## Dataset entries
::::
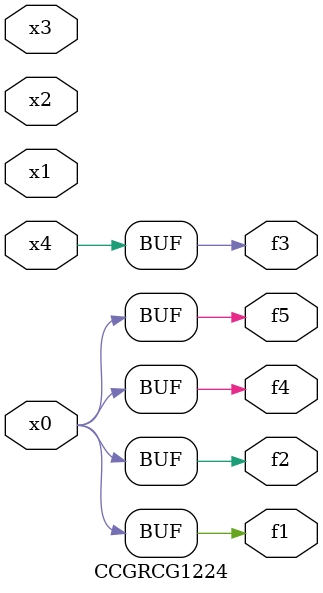
<source format=v>
module CCGRCG1224(
	input x0, x1, x2, x3, x4,
	output f1, f2, f3, f4, f5
);
	assign f1 = x0;
	assign f2 = x0;
	assign f3 = x4;
	assign f4 = x0;
	assign f5 = x0;
endmodule

</source>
::::
## Work task
Where a line of the data holds "assign", show that line.

## Reply to the task
	assign f1 = x0;
	assign f2 = x0;
	assign f3 = x4;
	assign f4 = x0;
	assign f5 = x0;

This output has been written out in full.